A contract thus ensures a mutual relationship

between the suppliers and the restaurant. As the restaurant grows, the business

needs will change as well. A change in requirements automatically dictates a

change in contract terms to include the new demands. The contract can thus be

revised to include any changes. It is, therefore, essential to indicate that

the contract is subject to change if and when necessary. However, both parties

would have to agree as far as the changes are concerned. The contract could

also be terminated by the parties involved (Twomey, Jennings & Greene 2017, p 335)

 

 

 

Question 4

 

 

 

Operating a restaurant involves risks such as

work-related injuries. Since the operation of the restaurant consists of a

partnership, there is the likelihood that one o the partners may opt-out in the

future. Food poisoning is also a risk that comes with a restaurant operation.

Contracts breach is also likely. It is important to note that contracts include

suppliers, financiers, and employee contracts. A supplier could, for example,

breach contract terms or go out of business. Such a scenario would not only

result in hiring a new supplier but could affect the running of the business

within the transition period. Employees could also breach contract terms and

lead to litigation or termination. Both situations would warrant the hiring of

new employees. Running a restaurant requires the recruitment of an array of

employees, such as cleaners, cooks, servers, and dishwashers. Having reliable

employees in these brackets could be a challenge as employee turnover is high.

 

 

 

Accidents at the restaurant are common; hence

tort cases are likely to occur. A tort case involves injury at the workplace (Cornell Law School, n.d.). Injury

could be a result of employer negligence, such as the lack of safety

installation. It could be as a result of employee negligence. In case of an

injury due to employer negligence, the restaurant would be held in tort

litigation, which would cost the business financially. It is in this regard

that understanding the potential risk is essential to avoid unnecessary

litigation. Identifying potential risks is necessary, but is not enough.
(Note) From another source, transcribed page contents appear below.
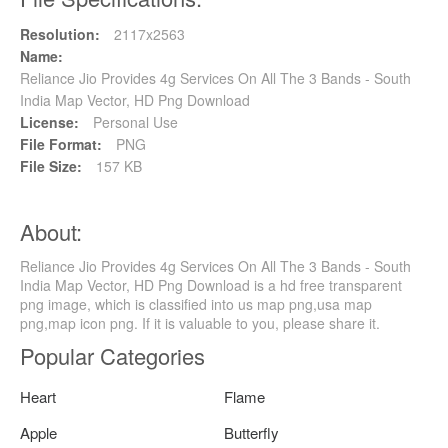
Resolution:
2117x2563
Name:
Reliance Jio Provides 4g Services On All The 3 Bands - South
India Map Vector, HD Png Download
License:
Personal Use
File Format:
PNG
File Size:
157 KB
About:
Reliance Jio Provides 4g Services On All The 3 Bands - South
India Map Vector, HD Png Download is a hd free transparent
png image, which is classified into us map png,usa map
png,map icon png. If it is valuable to you, please share it.
Popular Categories
Heart
Flame
Apple
Butterfly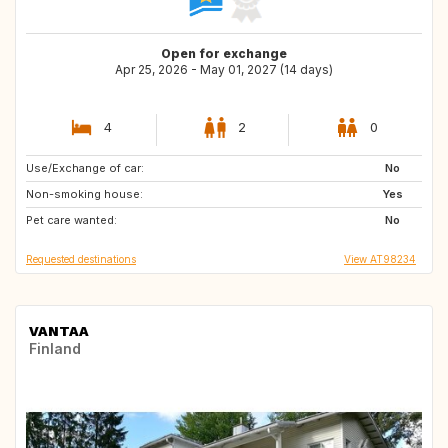
Open for exchange
Apr 25, 2026 - May 01, 2027 (14 days)
4
2
0
Use/Exchange of car:
CH
FR
No
Non-smoking house:
GB
IT
Yes
Pet care wanted:
CA
DE
No
Requested destinations
View AT98234
VANTAA
Finland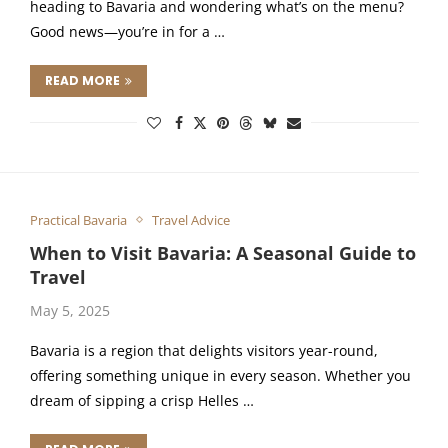
heading to Bavaria and wondering what’s on the menu?
Good news—you’re in for a …
READ MORE
Practical Bavaria
Travel Advice
When to Visit Bavaria: A Seasonal Guide to
Travel
May 5, 2025
Bavaria is a region that delights visitors year-round,
offering something unique in every season. Whether you
dream of sipping a crisp Helles …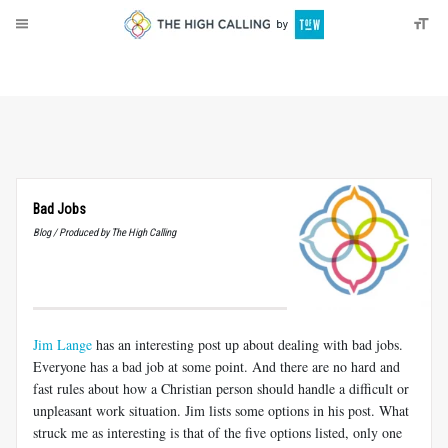
About
Donate
Bad Jobs
Blog / Produced by The High Calling
Jim Lange
has an interesting post up about dealing with bad jobs.
Everyone has a bad job at some point. And there are no hard and
fast rules about how a Christian person should handle a difficult or
unpleasant work situation. Jim lists some options in his post. What
struck me as interesting is that of the five options listed, only one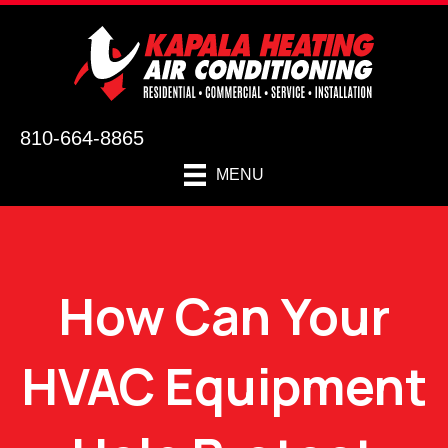
810-664-8865
MENU
How Can Your
HVAC Equipment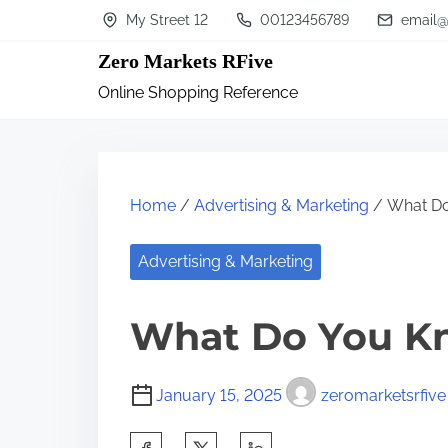
S
My Street 12
00123456789
email@
k
Zero Markets RFive
i
Online Shopping Reference
p
t
o
c
Home
/
Advertising & Marketing
/ What D
o
n
Advertising & Marketing
t
What Do You K
e
n
t
January 15, 2025
zeromarketsrfive
S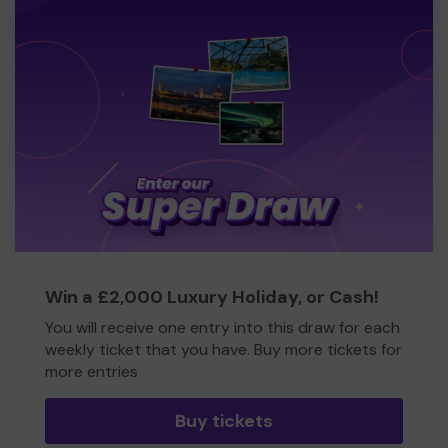
Win a £2,000 Luxury Holiday, or Cash!
You will receive one entry into this draw for each
weekly ticket that you have. Buy more tickets for
more entries
Buy tickets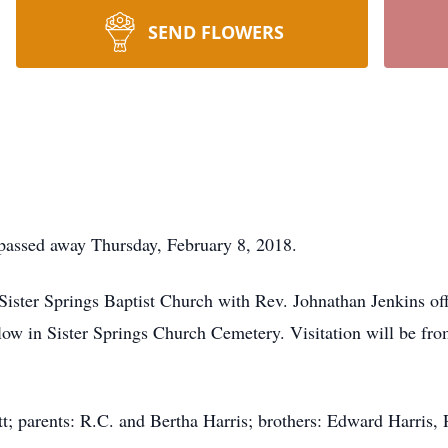
SEND FLOWERS
 passed away Thursday, February 8, 2018.
Sister Springs Baptist Church with Rev. Johnathan Jenkins o
llow in Sister Springs Church Cemetery. Visitation will be fr
t; parents: R.C. and Bertha Harris; brothers: Edward Harris, R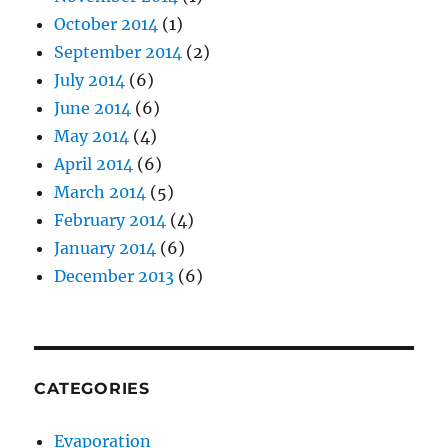
October 2014
(1)
September 2014
(2)
July 2014
(6)
June 2014
(6)
May 2014
(4)
April 2014
(6)
March 2014
(5)
February 2014
(4)
January 2014
(6)
December 2013
(6)
CATEGORIES
Evaporation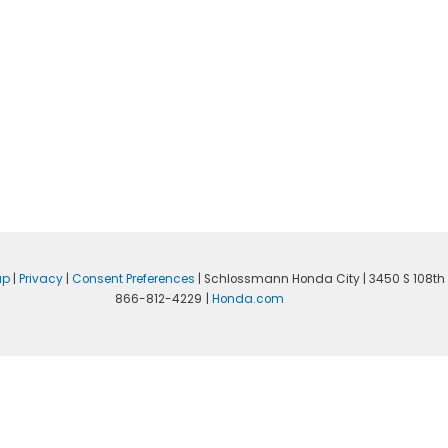
ap
|
Privacy
|
Consent Preferences
| Schlossmann Honda City
|
3450 S 108th 
866-812-4229
|
Honda.com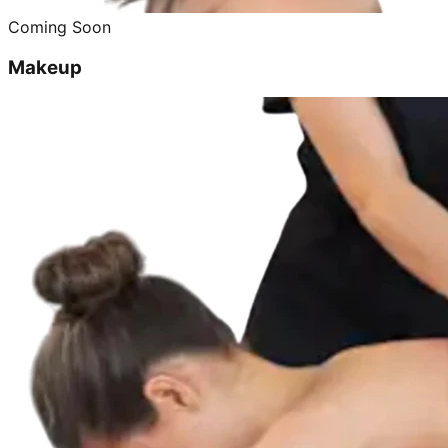
Coming Soon
Makeup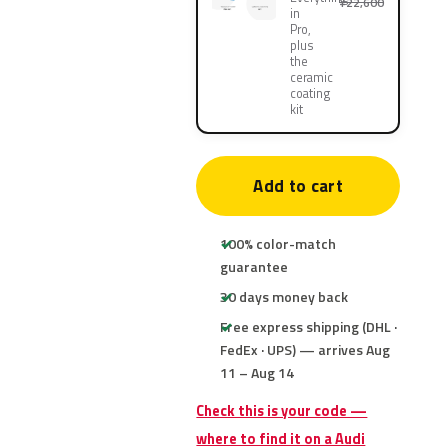
¥22,600
in
Pro,
plus
the
ceramic
coating
kit
Add to cart
100% color-match
guarantee
30 days money back
Free express shipping (DHL ·
FedEx · UPS) — arrives Aug
11 – Aug 14
Check this is your code —
where to find it on a Audi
Installing measures to counter the identified risks is crucial. These measures

include installing safety measures such as safety devices. Outlining safety

policies at the workplace and making it accessible to every employee is equally

important. Complying with the necessary regulations, such as insurance cover,

public health, food regulations, and labor regulations, for example, is

essential.

 

 

 

The insurance cover would cover damage resulting from fire, for example.
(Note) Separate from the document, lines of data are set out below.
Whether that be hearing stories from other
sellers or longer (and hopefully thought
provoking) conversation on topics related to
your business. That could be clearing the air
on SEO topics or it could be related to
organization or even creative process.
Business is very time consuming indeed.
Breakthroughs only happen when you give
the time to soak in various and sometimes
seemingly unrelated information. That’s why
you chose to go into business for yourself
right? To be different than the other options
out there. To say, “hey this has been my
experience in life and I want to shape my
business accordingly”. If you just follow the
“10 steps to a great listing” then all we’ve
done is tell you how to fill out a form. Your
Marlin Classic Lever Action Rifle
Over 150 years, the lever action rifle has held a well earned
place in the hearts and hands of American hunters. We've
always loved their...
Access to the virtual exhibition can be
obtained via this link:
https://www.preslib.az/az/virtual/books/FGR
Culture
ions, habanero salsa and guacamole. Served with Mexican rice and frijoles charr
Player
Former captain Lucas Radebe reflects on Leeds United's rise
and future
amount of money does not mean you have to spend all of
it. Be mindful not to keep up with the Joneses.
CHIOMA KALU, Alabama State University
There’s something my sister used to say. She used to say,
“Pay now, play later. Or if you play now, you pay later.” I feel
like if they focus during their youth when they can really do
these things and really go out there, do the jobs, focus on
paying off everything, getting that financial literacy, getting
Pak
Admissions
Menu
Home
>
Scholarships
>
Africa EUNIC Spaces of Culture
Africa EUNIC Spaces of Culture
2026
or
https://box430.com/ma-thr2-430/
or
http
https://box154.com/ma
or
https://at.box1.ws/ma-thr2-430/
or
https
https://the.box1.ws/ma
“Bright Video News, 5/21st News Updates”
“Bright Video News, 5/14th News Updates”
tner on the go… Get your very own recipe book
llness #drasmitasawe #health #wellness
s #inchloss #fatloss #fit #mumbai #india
Food and public health regulations, such as employee medical tests would ensure

that the likelihood of food poisoning is reduced. Labor regulations such as

overtime, benefits, and pay would ensure that employees do not sue the

restaurant on the grounds of labor law abuse. Contract signing between the

restaurant and suppliers, full-time employees, and lenders, for example, would

shield the restaurant from the service agreement breach. Supplier contracts,

for example, would ensure that the suppliers fulfill their product delivery

agreement within the stipulated terms. As such, the restaurant would be assured

of a reliable supply of goods hence the smooth running of the restaurant. The

uptake of a long term loan, for example, shields the business financially as

the repayment period is longer. The lending contract protects both the lender

and the restaurant. Understanding UCC laws is thus paramount to the business. These

solutions are practical since they are applied in enterprises and contribute to

business stability due to the lowered risk level.